Could you reproduce the material below with every "common name" replaced by "vernacular name" and everything else left unchanged?

[Excerpt from a dataset]
■ ■ ■ ■ ■ ■ ■

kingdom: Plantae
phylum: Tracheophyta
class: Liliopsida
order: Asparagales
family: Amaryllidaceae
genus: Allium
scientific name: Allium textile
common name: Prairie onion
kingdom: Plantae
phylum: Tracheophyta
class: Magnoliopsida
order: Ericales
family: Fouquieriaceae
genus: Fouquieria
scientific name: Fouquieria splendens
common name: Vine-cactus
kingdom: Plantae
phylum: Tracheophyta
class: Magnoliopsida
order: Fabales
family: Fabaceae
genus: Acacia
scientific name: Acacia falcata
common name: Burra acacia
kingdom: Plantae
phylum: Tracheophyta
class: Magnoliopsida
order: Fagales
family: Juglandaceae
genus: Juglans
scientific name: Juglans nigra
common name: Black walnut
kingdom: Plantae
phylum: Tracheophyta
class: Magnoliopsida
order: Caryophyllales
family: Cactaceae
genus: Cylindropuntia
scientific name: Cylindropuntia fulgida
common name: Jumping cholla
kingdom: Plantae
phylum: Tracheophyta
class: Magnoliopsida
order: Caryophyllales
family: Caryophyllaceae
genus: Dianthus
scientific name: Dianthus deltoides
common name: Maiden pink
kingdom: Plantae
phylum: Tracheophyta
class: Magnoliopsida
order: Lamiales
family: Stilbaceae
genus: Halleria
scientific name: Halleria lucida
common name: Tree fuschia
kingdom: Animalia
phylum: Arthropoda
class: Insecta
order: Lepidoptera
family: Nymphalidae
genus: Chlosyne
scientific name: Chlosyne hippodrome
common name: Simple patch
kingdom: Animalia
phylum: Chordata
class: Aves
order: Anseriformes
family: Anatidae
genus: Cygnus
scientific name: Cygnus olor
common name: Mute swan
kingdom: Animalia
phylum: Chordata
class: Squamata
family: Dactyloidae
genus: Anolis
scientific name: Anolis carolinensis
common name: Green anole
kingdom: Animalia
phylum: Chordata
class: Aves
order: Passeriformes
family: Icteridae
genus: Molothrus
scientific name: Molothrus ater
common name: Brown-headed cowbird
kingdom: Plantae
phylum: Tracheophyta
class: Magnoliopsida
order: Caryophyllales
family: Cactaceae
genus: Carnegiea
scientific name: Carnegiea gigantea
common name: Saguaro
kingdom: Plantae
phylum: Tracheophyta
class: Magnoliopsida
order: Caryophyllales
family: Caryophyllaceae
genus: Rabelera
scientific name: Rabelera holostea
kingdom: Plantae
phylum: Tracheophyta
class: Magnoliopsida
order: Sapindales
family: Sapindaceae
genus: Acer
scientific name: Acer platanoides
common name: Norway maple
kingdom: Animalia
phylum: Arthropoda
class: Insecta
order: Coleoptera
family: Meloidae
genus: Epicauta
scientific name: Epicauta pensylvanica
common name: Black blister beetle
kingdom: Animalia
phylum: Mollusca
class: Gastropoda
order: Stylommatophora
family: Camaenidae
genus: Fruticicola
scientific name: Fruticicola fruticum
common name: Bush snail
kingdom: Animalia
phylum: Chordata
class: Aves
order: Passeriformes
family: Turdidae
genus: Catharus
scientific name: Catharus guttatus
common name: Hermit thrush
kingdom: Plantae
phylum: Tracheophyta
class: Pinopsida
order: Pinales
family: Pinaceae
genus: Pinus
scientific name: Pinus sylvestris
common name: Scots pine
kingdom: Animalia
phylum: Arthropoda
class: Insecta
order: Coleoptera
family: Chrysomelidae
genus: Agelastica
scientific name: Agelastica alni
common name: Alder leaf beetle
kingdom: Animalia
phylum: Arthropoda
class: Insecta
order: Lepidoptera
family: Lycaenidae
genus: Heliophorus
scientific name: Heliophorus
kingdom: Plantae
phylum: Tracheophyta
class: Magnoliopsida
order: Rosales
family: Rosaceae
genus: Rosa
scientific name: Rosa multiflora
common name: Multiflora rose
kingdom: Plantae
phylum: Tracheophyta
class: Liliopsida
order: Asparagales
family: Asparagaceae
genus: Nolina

■ ■ ■ ■ ■ ■ ■

**OUTPUT FOR THIS EXERCISE**
kingdom: Plantae
phylum: Tracheophyta
class: Liliopsida
order: Asparagales
family: Amaryllidaceae
genus: Allium
scientific name: Allium textile
vernacular name: Prairie onion
kingdom: Plantae
phylum: Tracheophyta
class: Magnoliopsida
order: Ericales
family: Fouquieriaceae
genus: Fouquieria
scientific name: Fouquieria splendens
vernacular name: Vine-cactus
kingdom: Plantae
phylum: Tracheophyta
class: Magnoliopsida
order: Fabales
family: Fabaceae
genus: Acacia
scientific name: Acacia falcata
vernacular name: Burra acacia
kingdom: Plantae
phylum: Tracheophyta
class: Magnoliopsida
order: Fagales
family: Juglandaceae
genus: Juglans
scientific name: Juglans nigra
vernacular name: Black walnut
kingdom: Plantae
phylum: Tracheophyta
class: Magnoliopsida
order: Caryophyllales
family: Cactaceae
genus: Cylindropuntia
scientific name: Cylindropuntia fulgida
vernacular name: Jumping cholla
kingdom: Plantae
phylum: Tracheophyta
class: Magnoliopsida
order: Caryophyllales
family: Caryophyllaceae
genus: Dianthus
scientific name: Dianthus deltoides
vernacular name: Maiden pink
kingdom: Plantae
phylum: Tracheophyta
class: Magnoliopsida
order: Lamiales
family: Stilbaceae
genus: Halleria
scientific name: Halleria lucida
vernacular name: Tree fuschia
kingdom: Animalia
phylum: Arthropoda
class: Insecta
order: Lepidoptera
family: Nymphalidae
genus: Chlosyne
scientific name: Chlosyne hippodrome
vernacular name: Simple patch
kingdom: Animalia
phylum: Chordata
class: Aves
order: Anseriformes
family: Anatidae
genus: Cygnus
scientific name: Cygnus olor
vernacular name: Mute swan
kingdom: Animalia
phylum: Chordata
class: Squamata
family: Dactyloidae
genus: Anolis
scientific name: Anolis carolinensis
vernacular name: Green anole
kingdom: Animalia
phylum: Chordata
class: Aves
order: Passeriformes
family: Icteridae
genus: Molothrus
scientific name: Molothrus ater
vernacular name: Brown-headed cowbird
kingdom: Plantae
phylum: Tracheophyta
class: Magnoliopsida
order: Caryophyllales
family: Cactaceae
genus: Carnegiea
scientific name: Carnegiea gigantea
vernacular name: Saguaro
kingdom: Plantae
phylum: Tracheophyta
class: Magnoliopsida
order: Caryophyllales
family: Caryophyllaceae
genus: Rabelera
scientific name: Rabelera holostea
kingdom: Plantae
phylum: Tracheophyta
class: Magnoliopsida
order: Sapindales
family: Sapindaceae
genus: Acer
scientific name: Acer platanoides
vernacular name: Norway maple
kingdom: Animalia
phylum: Arthropoda
class: Insecta
order: Coleoptera
family: Meloidae
genus: Epicauta
scientific name: Epicauta pensylvanica
vernacular name: Black blister beetle
kingdom: Animalia
phylum: Mollusca
class: Gastropoda
order: Stylommatophora
family: Camaenidae
genus: Fruticicola
scientific name: Fruticicola fruticum
vernacular name: Bush snail
kingdom: Animalia
phylum: Chordata
class: Aves
order: Passeriformes
family: Turdidae
genus: Catharus
scientific name: Catharus guttatus
vernacular name: Hermit thrush
kingdom: Plantae
phylum: Tracheophyta
class: Pinopsida
order: Pinales
family: Pinaceae
genus: Pinus
scientific name: Pinus sylvestris
vernacular name: Scots pine
kingdom: Animalia
phylum: Arthropoda
class: Insecta
order: Coleoptera
family: Chrysomelidae
genus: Agelastica
scientific name: Agelastica alni
vernacular name: Alder leaf beetle
kingdom: Animalia
phylum: Arthropoda
class: Insecta
order: Lepidoptera
family: Lycaenidae
genus: Heliophorus
scientific name: Heliophorus
kingdom: Plantae
phylum: Tracheophyta
class: Magnoliopsida
order: Rosales
family: Rosaceae
genus: Rosa
scientific name: Rosa multiflora
vernacular name: Multiflora rose
kingdom: Plantae
phylum: Tracheophyta
class: Liliopsida
order: Asparagales
family: Asparagaceae
genus: Nolina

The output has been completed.